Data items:
::::::::::
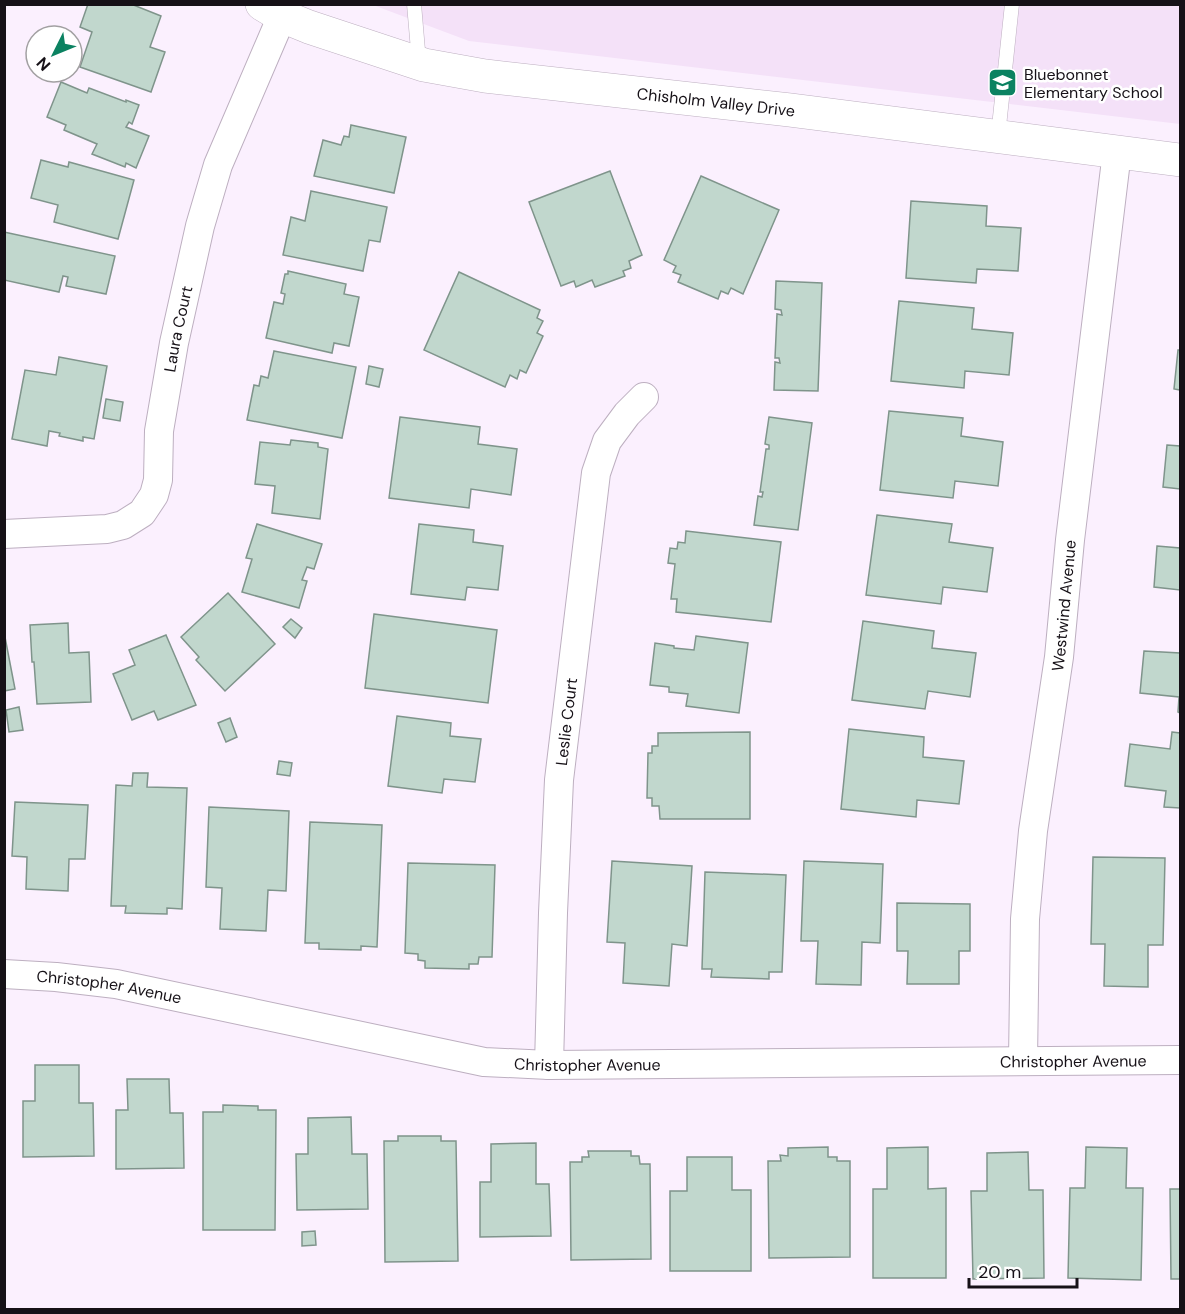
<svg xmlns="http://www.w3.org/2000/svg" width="1185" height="1314" viewBox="0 0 1185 1314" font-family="'DM Sans',sans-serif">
<rect width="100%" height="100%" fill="#fbf0fe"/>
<!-- built -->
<path fill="#f4e1f8" d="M373,5H1180V124L469,41Z"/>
<!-- building -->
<g fill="#c1d7cd" stroke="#7f948b" stroke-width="1.5">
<path d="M88,4H131L161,16L150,47L165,52L151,92L80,67L92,32L80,27Z"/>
<path d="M61,82L87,93L89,88L126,102V100L139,105L132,124L129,122L126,127L149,136L136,168L126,163L125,167L92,154L97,144L64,130L66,125L47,117Z"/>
<path d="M351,125L406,137L394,193L314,176L323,140L341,145L344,136L349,137Z"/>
<path d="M41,160L68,167L69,162L134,180L118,239L54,222L58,205L31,198Z"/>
<path d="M610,171L642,255L629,261L631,268L623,271L625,276L595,287L592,280L576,287L574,281L561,286L529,202Z"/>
<path d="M701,176L779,210L743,294L731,288L728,294L721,291L718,299L678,282L681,275L673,272L676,266L664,260Z"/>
<path d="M311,191L387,207L380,242L369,240L363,271L283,255L291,217L305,221Z"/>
<path d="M911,201L987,206L986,226L1021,228L1018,271L977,269L976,283L906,278Z"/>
<path d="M4,232L115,256L106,294L66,286L68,277L63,276L59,292L4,280Z"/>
<path d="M288,271L346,284L344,294L359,297L349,346L334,343L332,353L266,338L274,302L283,304L285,294L281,293L285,274H288Z"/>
<path d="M459,272L540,310L537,318L543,321L537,333L543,336L526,373L520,370L517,379L510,375L505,387L424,350Z"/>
<path d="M776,281L822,283L818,391L774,390L775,362L780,363L779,358H775L777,314L782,315L781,310L775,309Z"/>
<path d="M899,301L974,308L972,329L1013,333L1009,375L965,371L964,388L891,381Z"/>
<path d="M1178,350H1180V390L1174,389Z"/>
<path d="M274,351L356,367L342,438L247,420L254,385L259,386L261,376L268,378Z"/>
<path d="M59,357L107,366L94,439L83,437V441L59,436L60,433L49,431L47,446L12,439L25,370L56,375Z"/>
<path d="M369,366L383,369L379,387L366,384Z"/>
<path d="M106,399L123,402L120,421L103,418Z"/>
<path d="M889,411L963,418L961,436L1003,442L998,486L955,481L953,498L880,490Z"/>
<path d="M400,417L480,427L478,444L517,449L511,495L471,489L469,508L389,498Z"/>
<path d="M769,417L812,423L798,530L754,525L758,496L762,497L763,492H760L766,449H769V445L765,444Z"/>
<path d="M291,440L318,443V447L328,449L320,519L272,513L275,486L255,484L260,442L290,445Z"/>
<path d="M1167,445L1180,446V489L1163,487Z"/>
<path d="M877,515L952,524L949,542L993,548L987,592L943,587L941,604L866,595Z"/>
<path d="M257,524L322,544L314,569L307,567L302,580L307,581L299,608L242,592L252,559L246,558Z"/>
<path d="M419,524L474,530L473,542L503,546L498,590L467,587L465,600L411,594Z"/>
<path d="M686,531L781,542L771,622L676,612L677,599H671L675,564L668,563L670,548L677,549L678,542L685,543Z"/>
<path d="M1157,546L1180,548V590L1154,587Z"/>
<path d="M228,593L275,644L225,691L196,660L199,657L181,637Z"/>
<path d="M374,614L497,630L488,703L365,688Z"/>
<path d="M291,619L302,628L295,638L283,627Z"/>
<path d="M863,621L934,631L932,648L976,653L970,697L928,691L925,709L852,700Z"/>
<path d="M68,623L69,653L89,652L91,702L37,704L34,662H32L30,625Z"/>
<path d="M4,632L15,689L4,691Z"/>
<path d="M166,635L196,705L158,720L154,711L132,720L113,674L135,665L129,650Z"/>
<path d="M696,636L748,643L739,713L686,706L688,694L669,692V687L650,685L655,643L674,646V648L694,650Z"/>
<path d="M1144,651L1180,653V713L1178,712L1179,697L1140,693Z"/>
<path d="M19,707L23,730L9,732L6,710Z"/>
<path d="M397,716L451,723L450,736L481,739L475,782L444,779L442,793L388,786Z"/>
<path d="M230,718L237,737L226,742L218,723Z"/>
<path d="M849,729L924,737L923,757L964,761L959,804L917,800L916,817L841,809Z"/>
<path d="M750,732V819H660L659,806H652V798H647L648,753H652V746H658V733Z"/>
<path d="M1172,732L1180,733V808L1164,807L1166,791L1125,786V785L1130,744L1170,749Z"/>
<path d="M279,761L292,763L290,776L277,774Z"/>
<path d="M133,773H148L147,787L187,788L182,909L167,908V914L125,913L126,906H111L116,785L132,786Z"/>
<path d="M15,802L88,805L85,859H69L68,891L26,889L27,857L12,856Z"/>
<path d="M209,807L289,811L286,891L268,890L266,931L220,929L222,888L206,887Z"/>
<path d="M310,822L382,825L377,947L361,946V950L319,949V943H305Z"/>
<path d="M1093,857L1165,858L1163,945H1148V987L1104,986L1105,944H1091Z"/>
<path d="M612,861L692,866L687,946L672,944L669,986L623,983L625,943L607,942Z"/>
<path d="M804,861L883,864L880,943L862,942L861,985L816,984L818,941H801Z"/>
<path d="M408,863L495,865L492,957H479L478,964H469V969L425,968V961L418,960V954L405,953Z"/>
<path d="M705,872L786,875L782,972H769V979L711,977L712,969H702Z"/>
<path d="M897,903L970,904V951H959V984H907L908,951H897Z"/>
<path d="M35,1065H79V1103H93L94,1156L23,1157V1101H35Z"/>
<path d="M127,1079H169L170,1113H183L184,1168L116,1169V1110H128Z"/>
<path d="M223,1105L258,1106V1110H276L275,1230H203V1112H223Z"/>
<path d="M351,1117L352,1154H367L368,1209L297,1210L296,1154H308V1118Z"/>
<path d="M398,1136H441V1141H456L458,1261L385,1262L384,1141H398Z"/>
<path d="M536,1143V1184H549L551,1236L480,1237V1182H491V1144Z"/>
<path d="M828,1147V1157H837V1161H850V1257L769,1258L768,1161H781L780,1155L788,1156V1148Z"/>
<path d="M928,1147V1189L946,1188V1278H873V1189H887V1148Z"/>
<path d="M1086,1147L1127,1148L1126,1188H1143L1141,1280L1068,1278L1070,1188H1085Z"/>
<path d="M588,1151H631V1156H639L640,1164H650L651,1259L571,1260L570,1162H582V1157H589Z"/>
<path d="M1028,1152L1029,1190H1043L1044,1278L973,1279L971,1191H987V1153Z"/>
<path d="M687,1157H732V1190H751V1271H670V1191H687Z"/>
<path d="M1170,1189H1180V1279H1171Z"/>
<path d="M315,1231L316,1245L302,1246V1232Z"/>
</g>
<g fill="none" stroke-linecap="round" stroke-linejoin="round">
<defs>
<g id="service">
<path d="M414,4L419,62"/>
<path d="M998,136L1012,4"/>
</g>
<g id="minor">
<path id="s1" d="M4,534L107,529L123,525L142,513L154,495L158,480L159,431L174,343L200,226L218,165L282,16"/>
<path id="s2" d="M4,974L56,977L116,984L484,1062L549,1065L1180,1060"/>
<path id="s3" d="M1023,1061L1025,919L1033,831L1059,657L1070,540L1117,152"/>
<path id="s4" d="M549,1065L553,913L559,780L596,473L607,441L627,414L644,397"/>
</g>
<g id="tertiary">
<path id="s5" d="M262,4L282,16L309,27L424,65L485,76L790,110L1180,160"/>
</g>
</defs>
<!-- service casing -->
<use href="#service" stroke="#bdafc0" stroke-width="15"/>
<!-- minor casing -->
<use href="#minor" stroke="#bdafc0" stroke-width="30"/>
<!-- tertiary casing -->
<use href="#tertiary" stroke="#bdafc0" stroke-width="34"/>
<!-- service -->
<use href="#service" stroke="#fff" stroke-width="14"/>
<!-- minor -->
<use href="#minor" stroke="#fff" stroke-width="28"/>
<!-- tertiary -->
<use href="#tertiary" stroke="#fff" stroke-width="33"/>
</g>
<!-- icons -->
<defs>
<symbol id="school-square" viewBox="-11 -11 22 22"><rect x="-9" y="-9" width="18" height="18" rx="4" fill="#0b8261" stroke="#fff"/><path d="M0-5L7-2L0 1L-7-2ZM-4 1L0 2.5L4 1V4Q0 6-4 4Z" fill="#fff"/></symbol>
</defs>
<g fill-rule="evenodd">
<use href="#school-square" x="986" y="66" width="33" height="33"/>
</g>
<g text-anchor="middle" stroke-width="5" stroke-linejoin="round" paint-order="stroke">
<!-- poi labels -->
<g font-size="16" fill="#161117" stroke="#fff" text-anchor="start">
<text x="1024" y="80">Bluebonnet<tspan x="1024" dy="18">Elementary School</tspan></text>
</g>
<!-- street labels -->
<g font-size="16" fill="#161117" stroke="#fff">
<text dy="6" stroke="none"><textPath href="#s5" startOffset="468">Chisholm Valley Drive</textPath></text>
<text dy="6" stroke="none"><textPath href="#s1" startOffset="332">Laura Court</textPath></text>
<text dy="6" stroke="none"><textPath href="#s3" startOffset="458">Westwind Avenue</textPath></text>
<text dy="6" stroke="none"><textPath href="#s4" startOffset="344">Leslie Court</textPath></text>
<text dy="6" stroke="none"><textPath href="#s2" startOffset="106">Christopher Avenue</textPath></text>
<text dy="6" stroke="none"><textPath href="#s2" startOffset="1078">Christopher Avenue</textPath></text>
<text dy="6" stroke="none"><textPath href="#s2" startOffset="592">Christopher Avenue</textPath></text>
</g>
</g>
<!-- border -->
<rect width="1185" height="1314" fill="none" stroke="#161117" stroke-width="12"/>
<!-- north arrow -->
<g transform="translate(54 54) rotate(227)"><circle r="28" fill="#ffffff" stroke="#a2a0a2" stroke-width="1.5"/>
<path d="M0-4.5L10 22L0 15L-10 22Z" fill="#0b8261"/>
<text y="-9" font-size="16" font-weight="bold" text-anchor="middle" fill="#161117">N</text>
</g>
<!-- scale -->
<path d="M969 1278v9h108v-9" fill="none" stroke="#161117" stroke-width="3"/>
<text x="978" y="1278" font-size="18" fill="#161117" stroke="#ffffff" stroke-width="4.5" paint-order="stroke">20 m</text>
</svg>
::::::::::
Your objective: Identify each line in the records above containing the word "linejoin"; copy those lines.

Answer space:
<g fill="none" stroke-linecap="round" stroke-linejoin="round">
<g text-anchor="middle" stroke-width="5" stroke-linejoin="round" paint-order="stroke">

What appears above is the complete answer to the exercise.